◆ **Compiti da svolgere**
**1.** Riporta alla lettera il brano della recensione partendo dal punto in cui compare "Un incidente. Una" e fermandoti dopo "inarrestabile di perdizione.".
**2.** Porta avanti la recensione, riprendendo subito dopo la sua ultima frase.

◆ **Testo da leggere**
_ _ _ _

Dettagli Recensione
L'incontro..
«Sono tragedie terribili e penose, ma in genere capitano agli altri. Le guardiamo come tragedie individuali che suscitano gesti di solidarietà o scaramanzia – le carezze alla bambina che non parla eppure sorride se la tocchi, un fazzoletto al naso per non sentire un certo olezzo di deodorante e urina – ma rimangono questioni private»
Un incidente. Una notte, un’operazione di tante, troppe, ore, una vita che inesorabilmente cambia. Di prospettiva, di sostanza. Perché da quel momento, ella non è più la stessa. Non può materialmente e propriamente esserlo. Da quel momento le sue gambe cessano di essere il contatto col mondo; ospedali, rianimazione, il Dottor G, il suo midollo, le sue ossa, la fisioterapia, diventano costanti insieme a quel senso inarrestabile di perdizione.
Perché da quell’attimo, chi è lei. Dov’è finita la donna che sino ai trent’anni, data del sinistro, conosceva? Nostalgia. Di chi? Di sé stessa. Malinconia? Si, di quel che aveva e che più non ha. Paura. Paura di quel che è diventata. Morta. Semplicemente deceduta. Una sensazione tangibile con mano nei giorni di degenza e di cura, una sensazione palpabile in quell’animo che ogni dì è chiamato a fare i conti con sé medesimo e con il mondo circostante. Il tutto si insinua ed intercala in quella che era la sua esistenza, una realtà caratterizzata da un compagno, da una figlia, da una presunta normalità.

_ _ _ _

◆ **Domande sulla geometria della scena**
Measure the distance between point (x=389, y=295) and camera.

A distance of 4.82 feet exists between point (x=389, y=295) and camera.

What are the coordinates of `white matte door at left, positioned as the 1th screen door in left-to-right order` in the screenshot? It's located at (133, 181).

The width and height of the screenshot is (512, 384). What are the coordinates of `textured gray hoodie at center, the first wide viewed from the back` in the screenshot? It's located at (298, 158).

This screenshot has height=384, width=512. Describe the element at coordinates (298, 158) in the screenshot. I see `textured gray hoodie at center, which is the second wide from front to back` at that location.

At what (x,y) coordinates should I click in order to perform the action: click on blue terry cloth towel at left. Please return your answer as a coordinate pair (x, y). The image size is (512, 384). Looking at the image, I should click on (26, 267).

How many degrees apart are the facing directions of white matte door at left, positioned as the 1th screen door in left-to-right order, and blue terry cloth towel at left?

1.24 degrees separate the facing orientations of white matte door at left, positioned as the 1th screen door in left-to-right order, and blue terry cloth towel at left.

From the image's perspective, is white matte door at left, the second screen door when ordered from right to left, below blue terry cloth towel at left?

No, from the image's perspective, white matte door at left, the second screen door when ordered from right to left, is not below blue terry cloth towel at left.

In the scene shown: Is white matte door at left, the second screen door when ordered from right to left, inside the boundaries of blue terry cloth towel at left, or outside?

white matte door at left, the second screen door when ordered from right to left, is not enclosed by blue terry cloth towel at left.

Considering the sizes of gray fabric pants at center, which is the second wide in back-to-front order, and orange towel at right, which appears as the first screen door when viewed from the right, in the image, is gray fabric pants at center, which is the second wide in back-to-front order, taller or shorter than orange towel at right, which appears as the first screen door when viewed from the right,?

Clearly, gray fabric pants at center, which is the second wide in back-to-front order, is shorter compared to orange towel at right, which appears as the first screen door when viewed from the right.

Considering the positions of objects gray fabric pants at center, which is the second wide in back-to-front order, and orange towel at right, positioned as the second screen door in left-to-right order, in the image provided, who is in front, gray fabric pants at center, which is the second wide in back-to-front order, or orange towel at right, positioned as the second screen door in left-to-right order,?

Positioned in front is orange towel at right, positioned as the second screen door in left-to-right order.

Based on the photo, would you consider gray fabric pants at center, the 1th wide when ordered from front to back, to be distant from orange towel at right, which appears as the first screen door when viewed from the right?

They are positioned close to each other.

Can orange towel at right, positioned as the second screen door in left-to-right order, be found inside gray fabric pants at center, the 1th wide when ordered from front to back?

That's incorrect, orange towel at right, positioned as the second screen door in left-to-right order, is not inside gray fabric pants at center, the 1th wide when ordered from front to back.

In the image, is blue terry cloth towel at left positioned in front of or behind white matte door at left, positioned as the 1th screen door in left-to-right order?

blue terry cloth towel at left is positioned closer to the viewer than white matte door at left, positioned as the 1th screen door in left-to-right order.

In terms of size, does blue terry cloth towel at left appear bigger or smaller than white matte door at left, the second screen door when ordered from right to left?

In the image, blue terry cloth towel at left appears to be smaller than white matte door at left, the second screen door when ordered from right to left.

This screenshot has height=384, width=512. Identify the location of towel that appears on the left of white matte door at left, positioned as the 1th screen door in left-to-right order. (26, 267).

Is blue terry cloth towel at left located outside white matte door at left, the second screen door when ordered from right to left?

_ _ _ _

◆ **Risultati**
**1.**
Un incidente. Una notte, un’operazione di tante, troppe, ore, una vita che inesorabilmente cambia. Di prospettiva, di sostanza. Perché da quel momento, ella non è più la stessa. Non può materialmente e propriamente esserlo. Da quel momento le sue gambe cessano di essere il contatto col mondo; ospedali, rianimazione, il Dottor G, il suo midollo, le sue ossa, la fisioterapia, diventano costanti insieme a quel senso inarrestabile di perdizione.

**2.**
Essenziale l’incontro con Giovanna, la c.d. Donnagatto per le abilità quasi feline nonché per il suo esser capace di apparire e sparire silenziosamente come i medesimi. E’ a questa figura, a cui è stata amputata una gamba e a cui è impossibile muovere l’altra, che si deve l’educazione al mondo della disabilità, è all’energia, la volontà, la testardaggine ma anche alla sfiducia, all’avvilimento che costituisce il suo secondo volto, che costituisce e rappresenta la sua preferenza alla morte piuttosto che alla condizione di diversità in cui è radicata, che si deve la crescita e la maturazione della protagonista. E’ a questa che si deve il suo continuare a scrivere: perché scrivere, è un marchio. Non può farne a meno, eppure non si aspetta il successo. Non si aspetta di essere letta, non si aspetta riscontro alcuno, da alcuno.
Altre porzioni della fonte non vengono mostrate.